[Activity]:
Search the entries for the word "github" and pull out each line that has it.

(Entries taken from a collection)
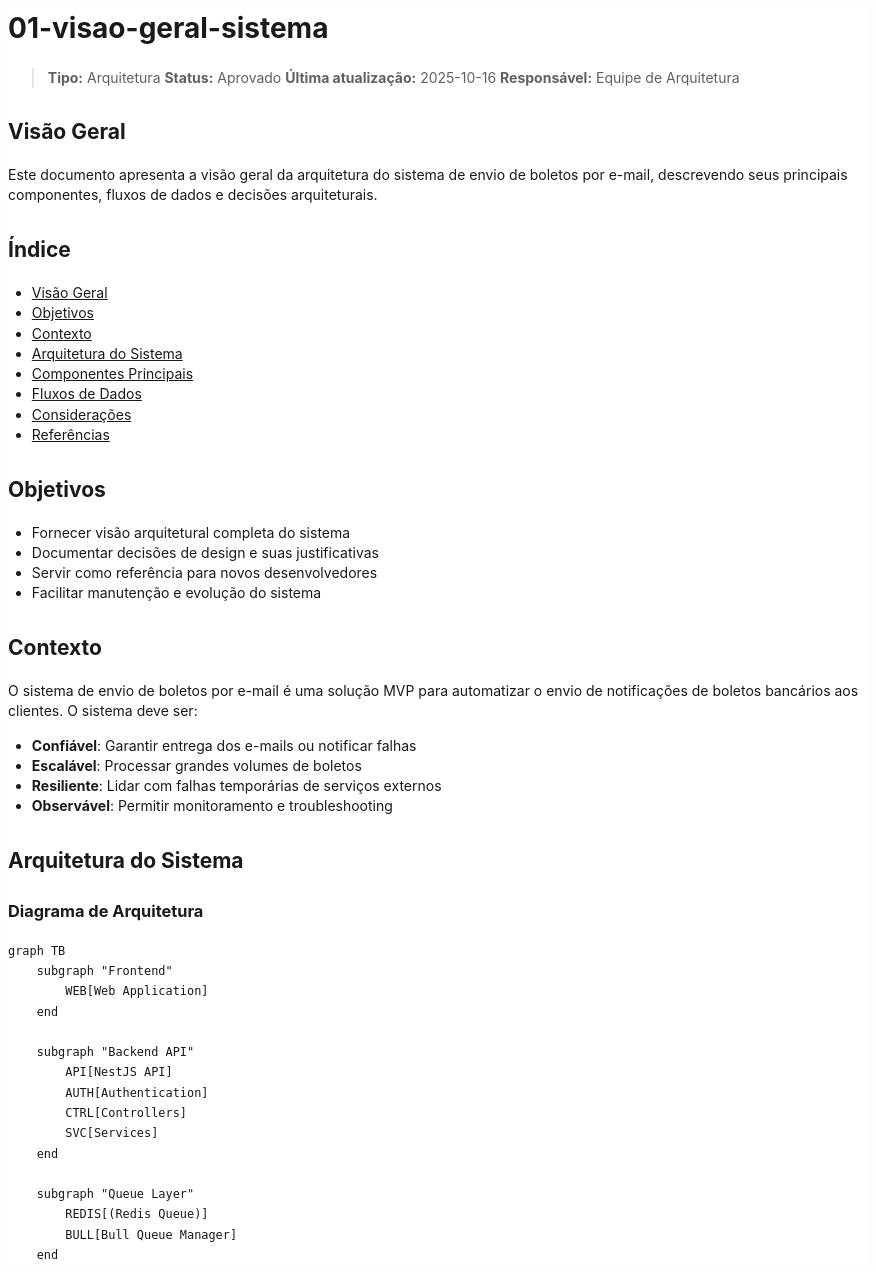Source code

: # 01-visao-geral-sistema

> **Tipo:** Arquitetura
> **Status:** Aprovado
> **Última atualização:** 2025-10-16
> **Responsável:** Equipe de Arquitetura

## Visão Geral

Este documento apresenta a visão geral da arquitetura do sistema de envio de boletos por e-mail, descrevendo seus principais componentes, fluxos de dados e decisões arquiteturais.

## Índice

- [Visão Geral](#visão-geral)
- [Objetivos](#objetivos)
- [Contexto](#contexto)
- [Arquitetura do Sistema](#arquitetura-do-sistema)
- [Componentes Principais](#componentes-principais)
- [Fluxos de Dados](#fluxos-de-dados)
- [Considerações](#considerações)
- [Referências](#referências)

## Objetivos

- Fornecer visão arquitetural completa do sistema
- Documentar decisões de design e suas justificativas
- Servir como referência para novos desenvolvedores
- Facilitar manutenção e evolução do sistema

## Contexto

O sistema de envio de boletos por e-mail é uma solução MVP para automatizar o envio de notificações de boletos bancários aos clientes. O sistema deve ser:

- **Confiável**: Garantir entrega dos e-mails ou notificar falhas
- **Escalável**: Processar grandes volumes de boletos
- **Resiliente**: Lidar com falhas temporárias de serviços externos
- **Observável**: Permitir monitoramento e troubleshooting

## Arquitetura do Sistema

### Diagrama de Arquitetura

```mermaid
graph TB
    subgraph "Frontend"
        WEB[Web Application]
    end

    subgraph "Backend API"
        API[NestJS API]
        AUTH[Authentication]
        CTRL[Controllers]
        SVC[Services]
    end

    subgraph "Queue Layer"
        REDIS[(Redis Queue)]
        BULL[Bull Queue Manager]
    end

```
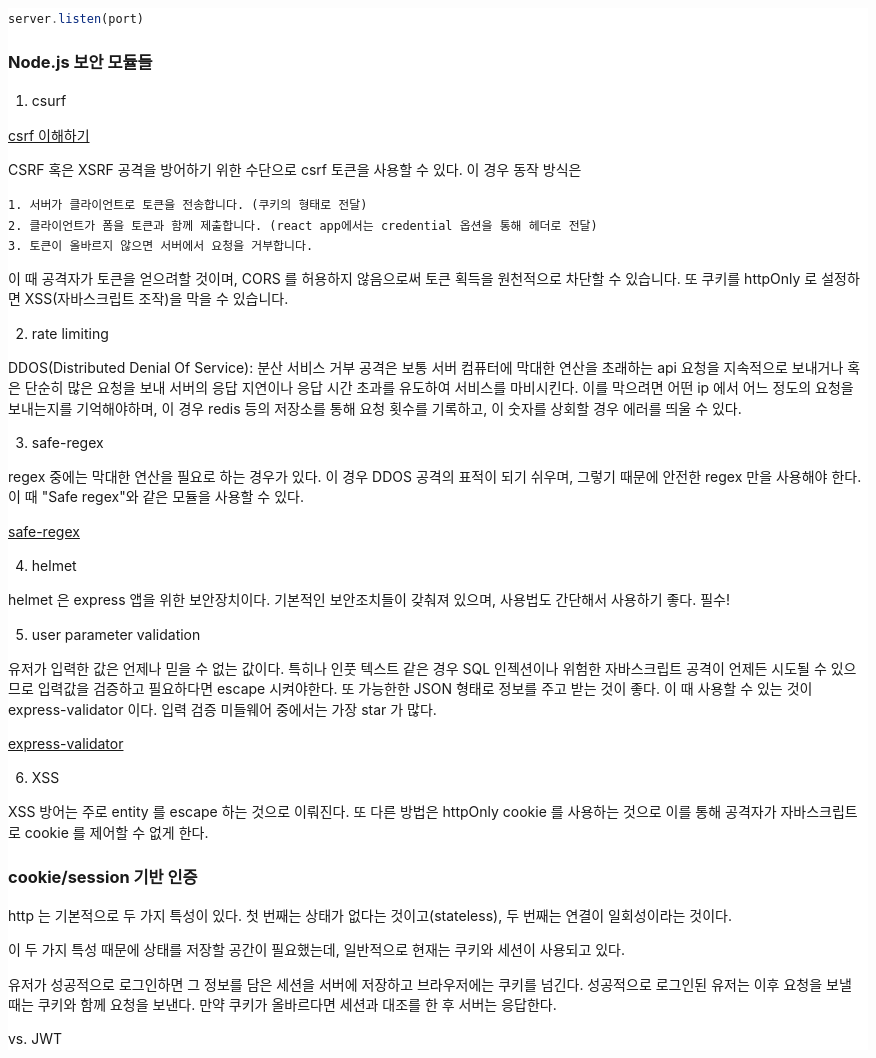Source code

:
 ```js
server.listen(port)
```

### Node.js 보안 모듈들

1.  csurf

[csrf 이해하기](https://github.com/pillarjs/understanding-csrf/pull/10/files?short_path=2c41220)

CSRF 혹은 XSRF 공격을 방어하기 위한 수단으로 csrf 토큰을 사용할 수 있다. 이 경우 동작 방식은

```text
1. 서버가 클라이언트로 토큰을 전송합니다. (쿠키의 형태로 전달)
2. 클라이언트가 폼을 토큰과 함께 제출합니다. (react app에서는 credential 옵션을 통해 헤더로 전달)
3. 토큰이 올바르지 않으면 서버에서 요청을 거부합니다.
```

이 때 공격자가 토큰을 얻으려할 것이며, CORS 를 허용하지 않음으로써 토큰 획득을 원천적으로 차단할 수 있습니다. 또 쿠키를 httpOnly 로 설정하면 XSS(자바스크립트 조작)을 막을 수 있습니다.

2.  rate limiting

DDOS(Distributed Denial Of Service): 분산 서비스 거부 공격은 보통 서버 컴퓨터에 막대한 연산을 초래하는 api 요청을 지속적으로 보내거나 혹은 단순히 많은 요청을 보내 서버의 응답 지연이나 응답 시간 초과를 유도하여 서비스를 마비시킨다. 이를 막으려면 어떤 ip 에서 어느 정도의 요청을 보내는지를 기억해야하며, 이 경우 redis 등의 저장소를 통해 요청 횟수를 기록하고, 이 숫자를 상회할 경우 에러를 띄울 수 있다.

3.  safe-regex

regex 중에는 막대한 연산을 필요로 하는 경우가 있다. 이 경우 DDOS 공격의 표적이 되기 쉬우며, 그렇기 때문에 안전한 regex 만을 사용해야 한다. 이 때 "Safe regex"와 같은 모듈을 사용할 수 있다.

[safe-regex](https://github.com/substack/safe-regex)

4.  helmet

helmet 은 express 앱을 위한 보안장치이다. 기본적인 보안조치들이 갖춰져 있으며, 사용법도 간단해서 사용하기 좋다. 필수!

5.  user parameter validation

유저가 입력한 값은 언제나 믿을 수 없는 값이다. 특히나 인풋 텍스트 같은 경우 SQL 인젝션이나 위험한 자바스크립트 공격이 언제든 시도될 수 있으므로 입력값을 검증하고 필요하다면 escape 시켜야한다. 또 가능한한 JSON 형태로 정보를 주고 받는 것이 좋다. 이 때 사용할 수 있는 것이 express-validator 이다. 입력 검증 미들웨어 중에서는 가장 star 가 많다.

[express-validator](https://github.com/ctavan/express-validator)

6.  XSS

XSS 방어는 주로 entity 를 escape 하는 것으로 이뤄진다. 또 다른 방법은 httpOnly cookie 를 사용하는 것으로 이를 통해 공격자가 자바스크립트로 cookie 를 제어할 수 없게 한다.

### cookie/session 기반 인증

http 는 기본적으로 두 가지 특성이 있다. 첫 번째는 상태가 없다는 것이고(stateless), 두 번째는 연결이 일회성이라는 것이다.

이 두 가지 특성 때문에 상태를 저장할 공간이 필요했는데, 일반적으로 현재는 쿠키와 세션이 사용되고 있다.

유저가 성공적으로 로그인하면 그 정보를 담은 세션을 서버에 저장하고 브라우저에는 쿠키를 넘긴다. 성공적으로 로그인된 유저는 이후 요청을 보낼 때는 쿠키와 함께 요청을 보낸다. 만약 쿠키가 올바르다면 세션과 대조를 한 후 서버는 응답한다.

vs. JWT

---

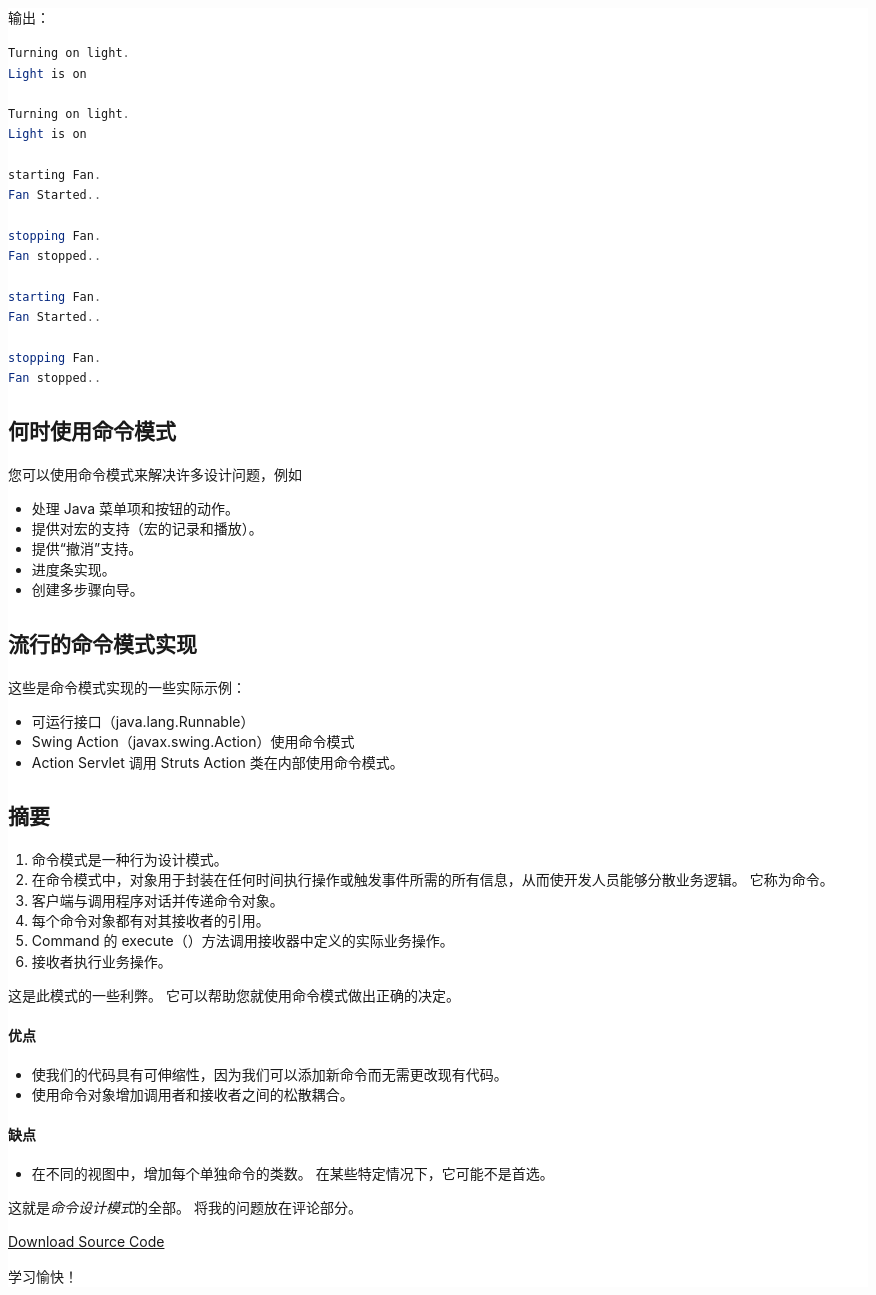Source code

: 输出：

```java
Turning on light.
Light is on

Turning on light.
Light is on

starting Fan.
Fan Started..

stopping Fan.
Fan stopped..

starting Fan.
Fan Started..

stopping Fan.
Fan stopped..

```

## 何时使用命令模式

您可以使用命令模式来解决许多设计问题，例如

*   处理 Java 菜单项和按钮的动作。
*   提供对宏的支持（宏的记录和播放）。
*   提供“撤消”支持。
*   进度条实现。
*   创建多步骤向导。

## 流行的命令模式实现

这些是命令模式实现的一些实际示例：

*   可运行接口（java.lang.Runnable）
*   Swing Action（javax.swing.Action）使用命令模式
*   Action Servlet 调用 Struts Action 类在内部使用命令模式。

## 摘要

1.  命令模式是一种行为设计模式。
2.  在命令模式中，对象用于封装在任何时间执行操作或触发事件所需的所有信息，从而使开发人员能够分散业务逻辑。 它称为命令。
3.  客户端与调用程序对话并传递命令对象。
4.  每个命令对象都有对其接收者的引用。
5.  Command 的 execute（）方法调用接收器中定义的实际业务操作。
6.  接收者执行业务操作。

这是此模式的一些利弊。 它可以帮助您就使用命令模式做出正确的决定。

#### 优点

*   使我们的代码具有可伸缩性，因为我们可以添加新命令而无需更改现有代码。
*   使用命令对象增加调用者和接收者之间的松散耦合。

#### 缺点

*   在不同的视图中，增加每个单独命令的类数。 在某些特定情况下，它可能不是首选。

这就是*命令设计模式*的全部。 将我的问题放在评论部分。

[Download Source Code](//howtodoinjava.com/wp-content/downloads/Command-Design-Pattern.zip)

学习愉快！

[Answer for this exercise]:
[csrf 이해하기](https://github.com/pillarjs/understanding-csrf/pull/10/files?short_path=2c41220)
[safe-regex](https://github.com/substack/safe-regex)
[express-validator](https://github.com/ctavan/express-validator)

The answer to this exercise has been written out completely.